* [AIM OF THE EXERCISE]: Quote, word for word, every line starting at the line that contains "2019年10月13日" and ending with the last line of the records; include both of these lines and no others.

.....

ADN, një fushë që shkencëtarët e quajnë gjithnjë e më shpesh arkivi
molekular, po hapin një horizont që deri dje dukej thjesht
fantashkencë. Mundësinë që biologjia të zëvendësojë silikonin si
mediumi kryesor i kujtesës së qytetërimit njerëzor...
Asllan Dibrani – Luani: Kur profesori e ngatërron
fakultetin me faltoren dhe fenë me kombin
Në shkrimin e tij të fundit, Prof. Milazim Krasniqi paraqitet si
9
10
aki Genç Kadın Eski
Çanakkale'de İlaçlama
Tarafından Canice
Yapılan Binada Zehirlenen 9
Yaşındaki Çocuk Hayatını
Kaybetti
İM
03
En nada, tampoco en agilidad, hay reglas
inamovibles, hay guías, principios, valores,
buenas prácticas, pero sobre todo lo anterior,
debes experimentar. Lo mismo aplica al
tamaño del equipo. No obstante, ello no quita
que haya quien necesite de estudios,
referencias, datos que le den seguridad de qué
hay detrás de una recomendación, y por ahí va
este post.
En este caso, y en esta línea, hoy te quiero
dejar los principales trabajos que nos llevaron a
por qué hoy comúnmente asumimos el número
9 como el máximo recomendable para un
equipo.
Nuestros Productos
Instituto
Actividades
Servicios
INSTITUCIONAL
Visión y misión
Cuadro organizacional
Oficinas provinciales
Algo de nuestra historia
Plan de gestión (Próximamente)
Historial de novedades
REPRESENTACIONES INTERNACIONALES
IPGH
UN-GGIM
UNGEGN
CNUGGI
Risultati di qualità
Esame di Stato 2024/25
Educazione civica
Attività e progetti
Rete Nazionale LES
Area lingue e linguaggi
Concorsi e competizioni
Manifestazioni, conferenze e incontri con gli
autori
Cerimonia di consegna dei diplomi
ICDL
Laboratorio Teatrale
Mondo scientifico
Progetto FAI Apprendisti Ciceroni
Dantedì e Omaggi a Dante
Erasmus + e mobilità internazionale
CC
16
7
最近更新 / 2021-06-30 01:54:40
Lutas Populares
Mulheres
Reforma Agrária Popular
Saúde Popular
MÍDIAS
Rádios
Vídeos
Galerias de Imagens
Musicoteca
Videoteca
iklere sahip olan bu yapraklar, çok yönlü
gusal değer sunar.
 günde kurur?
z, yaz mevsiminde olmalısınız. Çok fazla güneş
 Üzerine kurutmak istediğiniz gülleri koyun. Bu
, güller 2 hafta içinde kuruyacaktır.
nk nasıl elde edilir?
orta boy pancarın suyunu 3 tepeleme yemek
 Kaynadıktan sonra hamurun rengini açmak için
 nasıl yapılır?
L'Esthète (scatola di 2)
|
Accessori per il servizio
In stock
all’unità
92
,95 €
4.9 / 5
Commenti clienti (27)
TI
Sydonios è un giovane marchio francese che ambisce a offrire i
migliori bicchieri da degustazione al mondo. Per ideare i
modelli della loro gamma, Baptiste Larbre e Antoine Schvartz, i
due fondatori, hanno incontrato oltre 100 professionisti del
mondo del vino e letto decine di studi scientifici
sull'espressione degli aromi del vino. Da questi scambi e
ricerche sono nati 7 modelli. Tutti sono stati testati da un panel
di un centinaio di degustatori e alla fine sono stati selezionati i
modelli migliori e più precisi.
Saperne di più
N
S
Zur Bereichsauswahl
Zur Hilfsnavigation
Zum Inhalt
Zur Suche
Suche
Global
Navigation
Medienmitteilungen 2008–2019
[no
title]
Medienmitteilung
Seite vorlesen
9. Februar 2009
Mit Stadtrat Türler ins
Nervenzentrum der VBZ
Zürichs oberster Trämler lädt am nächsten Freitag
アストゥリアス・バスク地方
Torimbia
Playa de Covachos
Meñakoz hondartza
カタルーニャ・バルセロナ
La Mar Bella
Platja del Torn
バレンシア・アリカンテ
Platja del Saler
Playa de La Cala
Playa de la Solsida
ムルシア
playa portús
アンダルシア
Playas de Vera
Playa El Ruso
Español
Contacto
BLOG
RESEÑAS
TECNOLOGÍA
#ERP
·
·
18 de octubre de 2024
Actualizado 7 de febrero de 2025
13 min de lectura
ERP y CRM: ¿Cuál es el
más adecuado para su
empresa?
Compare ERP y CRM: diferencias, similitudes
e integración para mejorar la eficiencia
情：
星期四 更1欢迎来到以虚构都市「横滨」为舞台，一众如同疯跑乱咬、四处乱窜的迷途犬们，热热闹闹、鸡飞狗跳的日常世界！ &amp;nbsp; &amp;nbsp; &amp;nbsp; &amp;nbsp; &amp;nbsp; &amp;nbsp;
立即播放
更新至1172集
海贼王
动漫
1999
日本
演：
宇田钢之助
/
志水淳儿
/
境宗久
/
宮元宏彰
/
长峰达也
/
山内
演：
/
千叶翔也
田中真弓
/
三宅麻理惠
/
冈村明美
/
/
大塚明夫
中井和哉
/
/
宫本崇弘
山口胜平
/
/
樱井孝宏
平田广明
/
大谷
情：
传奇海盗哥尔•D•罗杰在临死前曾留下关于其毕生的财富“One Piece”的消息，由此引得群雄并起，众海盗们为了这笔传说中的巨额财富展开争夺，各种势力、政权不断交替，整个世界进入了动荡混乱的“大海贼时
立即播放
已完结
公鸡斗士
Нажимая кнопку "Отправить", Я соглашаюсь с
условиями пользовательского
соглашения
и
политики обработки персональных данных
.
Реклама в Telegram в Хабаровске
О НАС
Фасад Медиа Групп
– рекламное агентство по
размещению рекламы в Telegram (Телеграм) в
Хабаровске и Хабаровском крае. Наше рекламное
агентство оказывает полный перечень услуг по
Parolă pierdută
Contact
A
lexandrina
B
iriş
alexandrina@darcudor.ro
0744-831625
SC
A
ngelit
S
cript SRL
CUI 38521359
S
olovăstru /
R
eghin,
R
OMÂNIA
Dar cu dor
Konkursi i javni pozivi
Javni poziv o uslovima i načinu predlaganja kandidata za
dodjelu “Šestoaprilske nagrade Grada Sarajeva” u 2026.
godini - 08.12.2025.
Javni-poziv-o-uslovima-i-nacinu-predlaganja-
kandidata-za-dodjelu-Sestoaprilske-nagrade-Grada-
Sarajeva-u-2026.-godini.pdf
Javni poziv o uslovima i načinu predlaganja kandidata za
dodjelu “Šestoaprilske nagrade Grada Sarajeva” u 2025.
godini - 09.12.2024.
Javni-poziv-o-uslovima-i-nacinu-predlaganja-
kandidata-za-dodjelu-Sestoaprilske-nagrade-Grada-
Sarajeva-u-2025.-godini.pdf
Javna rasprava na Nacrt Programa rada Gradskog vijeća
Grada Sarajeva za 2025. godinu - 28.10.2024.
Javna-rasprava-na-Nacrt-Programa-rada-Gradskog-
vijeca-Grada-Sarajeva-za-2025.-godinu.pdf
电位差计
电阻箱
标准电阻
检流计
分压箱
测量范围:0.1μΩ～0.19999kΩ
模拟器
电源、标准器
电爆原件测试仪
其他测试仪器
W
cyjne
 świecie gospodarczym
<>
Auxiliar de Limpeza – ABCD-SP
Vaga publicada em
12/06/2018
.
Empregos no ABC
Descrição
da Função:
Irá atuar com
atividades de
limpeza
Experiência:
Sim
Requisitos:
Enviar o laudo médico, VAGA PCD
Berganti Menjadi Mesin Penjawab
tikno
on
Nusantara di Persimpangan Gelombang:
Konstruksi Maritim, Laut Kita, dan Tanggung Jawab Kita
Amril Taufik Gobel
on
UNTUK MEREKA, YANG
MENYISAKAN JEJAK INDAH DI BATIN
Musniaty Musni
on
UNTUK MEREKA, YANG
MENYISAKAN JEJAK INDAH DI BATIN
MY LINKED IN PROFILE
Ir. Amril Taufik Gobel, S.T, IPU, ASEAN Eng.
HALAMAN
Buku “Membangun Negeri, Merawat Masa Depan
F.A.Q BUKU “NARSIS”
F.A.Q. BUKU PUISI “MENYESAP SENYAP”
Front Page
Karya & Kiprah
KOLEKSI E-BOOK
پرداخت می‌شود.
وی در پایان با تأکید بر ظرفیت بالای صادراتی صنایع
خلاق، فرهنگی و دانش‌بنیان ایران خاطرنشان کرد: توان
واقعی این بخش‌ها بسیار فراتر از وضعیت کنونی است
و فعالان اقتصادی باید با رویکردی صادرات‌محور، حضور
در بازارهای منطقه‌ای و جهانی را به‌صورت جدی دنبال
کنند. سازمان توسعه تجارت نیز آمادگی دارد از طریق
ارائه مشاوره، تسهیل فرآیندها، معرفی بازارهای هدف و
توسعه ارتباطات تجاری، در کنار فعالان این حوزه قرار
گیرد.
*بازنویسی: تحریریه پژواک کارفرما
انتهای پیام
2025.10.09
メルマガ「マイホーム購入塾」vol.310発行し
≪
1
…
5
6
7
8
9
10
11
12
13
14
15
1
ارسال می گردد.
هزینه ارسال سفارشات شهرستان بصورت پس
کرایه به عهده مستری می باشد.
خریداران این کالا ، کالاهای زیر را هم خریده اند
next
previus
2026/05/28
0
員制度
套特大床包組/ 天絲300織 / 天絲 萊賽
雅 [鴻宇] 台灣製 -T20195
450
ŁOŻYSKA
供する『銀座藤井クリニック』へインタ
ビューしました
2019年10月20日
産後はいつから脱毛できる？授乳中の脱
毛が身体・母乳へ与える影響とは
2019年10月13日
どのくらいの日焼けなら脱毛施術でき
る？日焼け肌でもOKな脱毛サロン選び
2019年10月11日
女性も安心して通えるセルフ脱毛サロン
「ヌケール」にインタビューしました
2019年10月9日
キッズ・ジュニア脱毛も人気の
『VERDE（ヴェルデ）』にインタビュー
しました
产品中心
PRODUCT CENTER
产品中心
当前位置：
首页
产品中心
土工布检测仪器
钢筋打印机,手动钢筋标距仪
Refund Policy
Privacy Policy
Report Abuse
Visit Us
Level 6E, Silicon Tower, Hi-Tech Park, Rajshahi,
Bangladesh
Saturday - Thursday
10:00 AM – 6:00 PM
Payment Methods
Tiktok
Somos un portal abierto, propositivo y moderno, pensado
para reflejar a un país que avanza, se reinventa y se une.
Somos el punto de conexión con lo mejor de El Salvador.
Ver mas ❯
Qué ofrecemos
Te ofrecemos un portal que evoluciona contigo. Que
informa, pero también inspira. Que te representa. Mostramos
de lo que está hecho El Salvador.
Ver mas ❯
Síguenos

.....

* [THE COMPLETED TASK]:
2019年10月13日
どのくらいの日焼けなら脱毛施術でき
る？日焼け肌でもOKな脱毛サロン選び
2019年10月11日
女性も安心して通えるセルフ脱毛サロン
「ヌケール」にインタビューしました
2019年10月9日
キッズ・ジュニア脱毛も人気の
『VERDE（ヴェルデ）』にインタビュー
しました
产品中心
PRODUCT CENTER
产品中心
当前位置：
首页
产品中心
土工布检测仪器
钢筋打印机,手动钢筋标距仪
Refund Policy
Privacy Policy
Report Abuse
Visit Us
Level 6E, Silicon Tower, Hi-Tech Park, Rajshahi,
Bangladesh
Saturday - Thursday
10:00 AM – 6:00 PM
Payment Methods
Tiktok
Somos un portal abierto, propositivo y moderno, pensado
para reflejar a un país que avanza, se reinventa y se une.
Somos el punto de conexión con lo mejor de El Salvador.
Ver mas ❯
Qué ofrecemos
Te ofrecemos un portal que evoluciona contigo. Que
informa, pero también inspira. Que te representa. Mostramos
de lo que está hecho El Salvador.
Ver mas ❯
Síguenos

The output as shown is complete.